Stored dataset items:

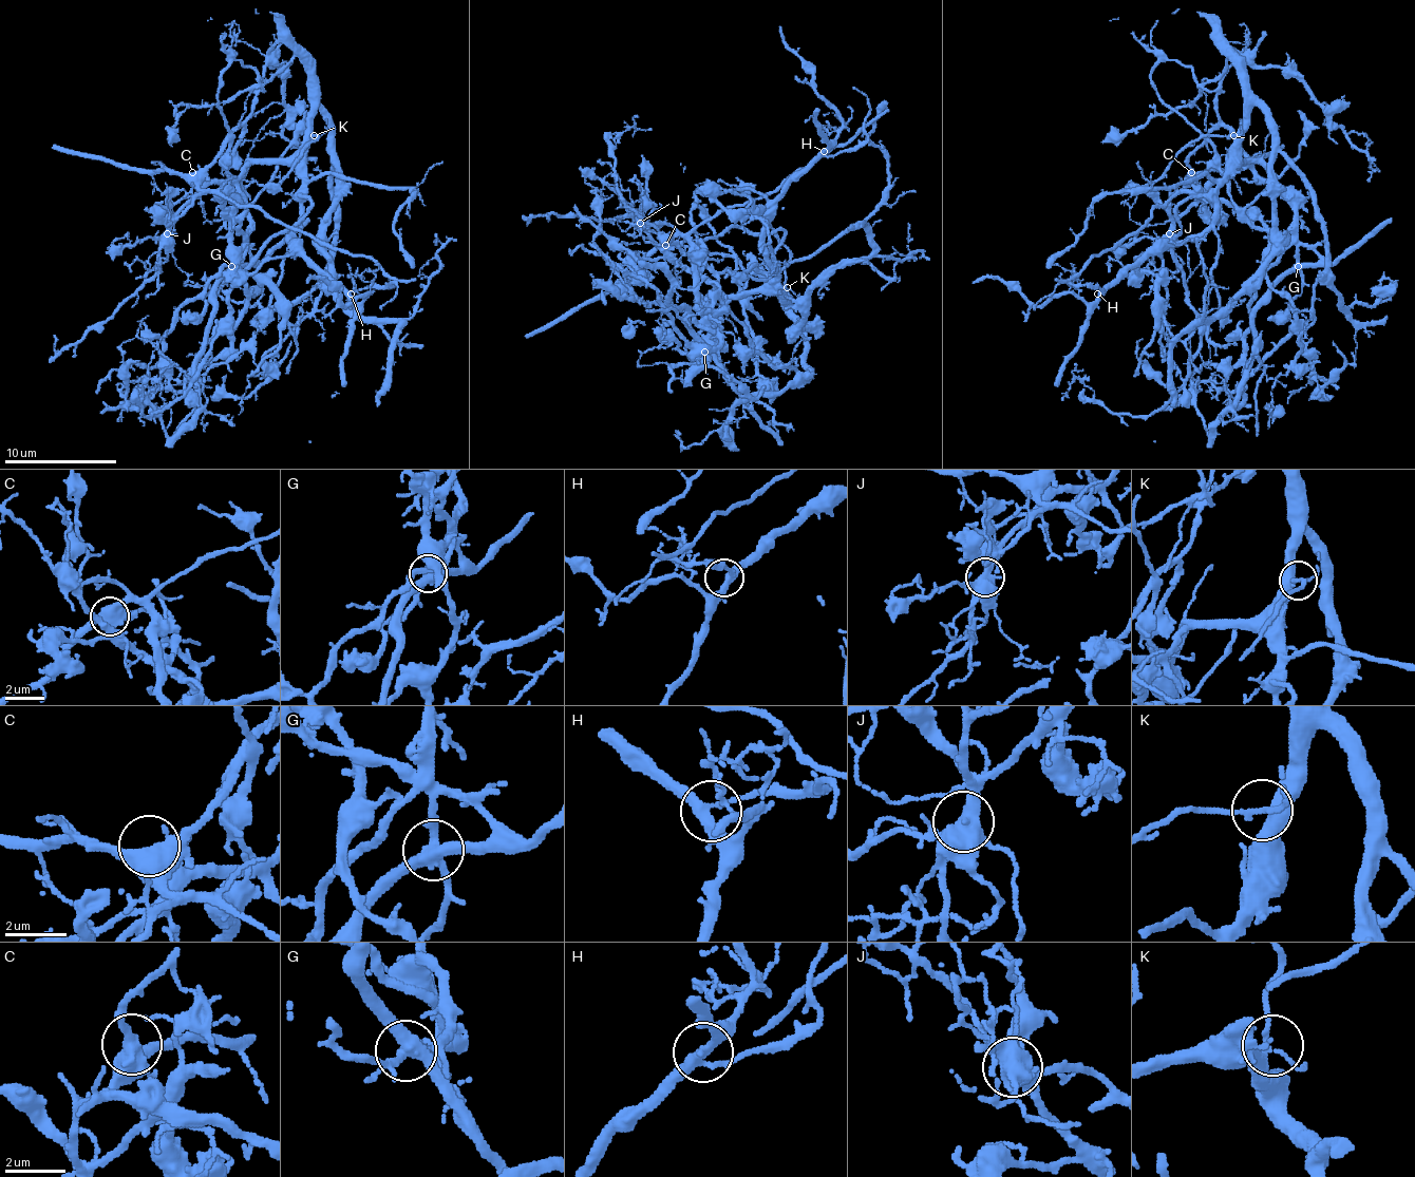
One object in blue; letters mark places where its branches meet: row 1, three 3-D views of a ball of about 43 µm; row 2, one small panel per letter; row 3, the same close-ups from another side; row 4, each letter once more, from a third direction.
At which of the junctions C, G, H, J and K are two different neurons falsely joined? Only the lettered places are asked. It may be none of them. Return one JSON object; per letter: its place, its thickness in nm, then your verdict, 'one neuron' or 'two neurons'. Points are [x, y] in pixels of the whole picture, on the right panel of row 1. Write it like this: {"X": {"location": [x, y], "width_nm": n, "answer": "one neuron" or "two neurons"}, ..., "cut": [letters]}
{"C": {"location": [1191, 172], "width_nm": 500, "answer": "one neuron"}, "G": {"location": [1298, 266], "width_nm": 420, "answer": "two neurons"}, "H": {"location": [1097, 293], "width_nm": 320, "answer": "one neuron"}, "J": {"location": [1169, 233], "width_nm": 500, "answer": "two neurons"}, "K": {"location": [1233, 135], "width_nm": 360, "answer": "one neuron"}, "cut": ["G", "J"]}

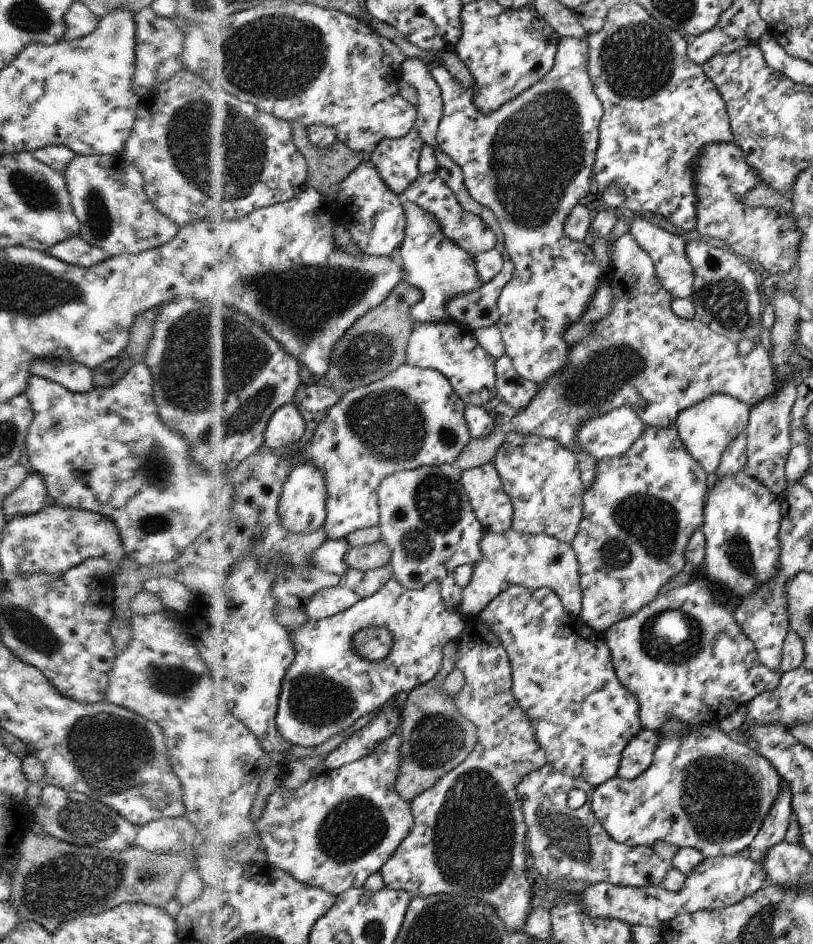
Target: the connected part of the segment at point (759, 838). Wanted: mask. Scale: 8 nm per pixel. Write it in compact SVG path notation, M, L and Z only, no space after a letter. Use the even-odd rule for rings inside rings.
M782 782L779 798L776 799L770 814L764 819L759 834L755 836L754 842L749 847L752 860L762 864L762 860L768 858L771 848L786 840L793 815L791 788Z

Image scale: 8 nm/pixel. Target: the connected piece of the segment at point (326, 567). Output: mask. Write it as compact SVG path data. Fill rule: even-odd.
M328 539L320 550L316 550L314 564L324 572L345 576L350 569L347 556L352 547L346 539Z

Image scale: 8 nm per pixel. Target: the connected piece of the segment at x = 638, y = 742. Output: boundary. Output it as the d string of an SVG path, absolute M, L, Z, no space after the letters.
M651 729L640 731L623 750L622 766L619 767L618 776L624 780L640 776L651 766L658 746L658 733Z

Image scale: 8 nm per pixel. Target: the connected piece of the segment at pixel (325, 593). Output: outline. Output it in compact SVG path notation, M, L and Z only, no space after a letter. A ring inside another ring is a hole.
M347 584L320 591L306 606L306 614L311 619L322 620L350 610L363 598Z

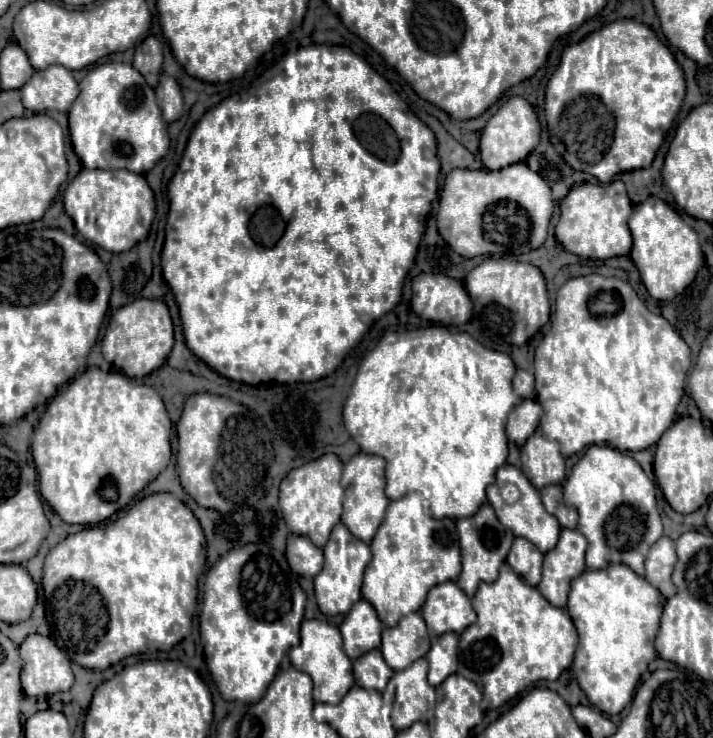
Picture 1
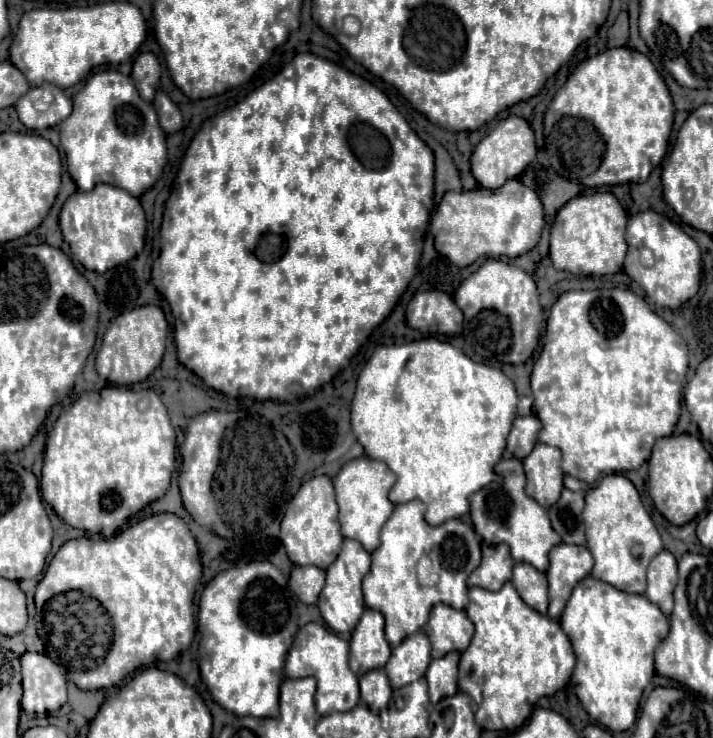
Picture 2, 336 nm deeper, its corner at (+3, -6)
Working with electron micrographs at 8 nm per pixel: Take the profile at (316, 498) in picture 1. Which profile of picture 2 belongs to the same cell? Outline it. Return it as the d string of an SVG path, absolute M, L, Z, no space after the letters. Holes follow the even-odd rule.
M317 476L305 482L295 498L291 500L283 520L281 520L281 542L285 546L285 552L289 560L295 566L307 566L313 564L321 570L327 570L335 556L341 552L341 526L337 520L337 502L335 502L335 490L329 476Z

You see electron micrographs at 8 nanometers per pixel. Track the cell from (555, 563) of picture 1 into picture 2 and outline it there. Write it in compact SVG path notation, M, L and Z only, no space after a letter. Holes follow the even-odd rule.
M557 544L549 552L549 570L547 570L547 582L549 582L549 616L559 618L573 586L591 574L593 568L593 556L585 546L573 546L573 544Z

# [Work order]
Each entry above should be copied exactly. The pictures should not.

# [Output below]
One object in blue; letters mark places where its branches meet: row 1, three 3-D views of a ball of about 43 µm; row 2, one small panel per letter; row 3, the same close-ups from another side; row 4, each letter once more, from a third direction.
At which of the junctions C, G, H, J and K are two different neurons falsely joined? Only the lettered places are asked. It may be none of them. Return one JSON object; per letter: its place, its thickness in nm, then your verdict, 'one neuron' or 'two neurons'. Points are [x, y] in pixels of the whole picture, on the right panel of row 1. Write it like this: {"X": {"location": [x, y], "width_nm": n, "answer": "one neuron" or "two neurons"}, ..., "cut": [letters]}
{"C": {"location": [1191, 172], "width_nm": 500, "answer": "one neuron"}, "G": {"location": [1298, 266], "width_nm": 420, "answer": "two neurons"}, "H": {"location": [1097, 293], "width_nm": 320, "answer": "one neuron"}, "J": {"location": [1169, 233], "width_nm": 500, "answer": "two neurons"}, "K": {"location": [1233, 135], "width_nm": 360, "answer": "one neuron"}, "cut": ["G", "J"]}

Target: the connected part of the segment at point (759, 838). Wanted: mask. Scale: 8 nm per pixel. Write it in compact SVG path notation, M, L and Z only, no space after a letter. Use the even-odd rule for rings inside rings.
M782 782L779 798L776 799L770 814L764 819L759 834L755 836L754 842L749 847L752 860L762 864L762 860L768 858L771 848L786 840L793 815L791 788Z

Image scale: 8 nm/pixel. Target: the connected piece of the segment at point (326, 567). Output: mask. Write it as compact SVG path data. Fill rule: even-odd.
M328 539L320 550L316 550L314 564L324 572L345 576L350 569L347 556L352 547L346 539Z

Image scale: 8 nm per pixel. Target: the connected piece of the segment at x = 638, y = 742. Output: boundary. Output it as the d string of an SVG path, absolute M, L, Z, no space after the letters.
M651 729L640 731L623 750L622 766L619 767L618 776L624 780L640 776L651 766L658 746L658 733Z

Image scale: 8 nm per pixel. Target: the connected piece of the segment at pixel (325, 593). Output: outline. Output it in compact SVG path notation, M, L and Z only, no space after a letter. A ring inside another ring is a hole.
M347 584L320 591L306 606L306 614L311 619L322 620L350 610L363 598Z

Picture 1
Picture 2, 336 nm deeper, its corner at (+3, -6)
Working with electron micrographs at 8 nm per pixel: Take the profile at (316, 498) in picture 1. Which profile of picture 2 belongs to the same cell? Outline it. Return it as the d string of an SVG path, absolute M, L, Z, no space after the letters. Holes follow the even-odd rule.
M317 476L305 482L295 498L291 500L283 520L281 520L281 542L285 546L285 552L289 560L295 566L307 566L313 564L321 570L327 570L335 556L341 552L341 526L337 520L337 502L335 502L335 490L329 476Z

You see electron micrographs at 8 nanometers per pixel. Track the cell from (555, 563) of picture 1 into picture 2 and outline it there. Write it in compact SVG path notation, M, L and Z only, no space after a letter. Holes follow the even-odd rule.
M557 544L549 552L549 570L547 570L547 582L549 582L549 616L559 618L573 586L591 574L593 568L593 556L585 546L573 546L573 544Z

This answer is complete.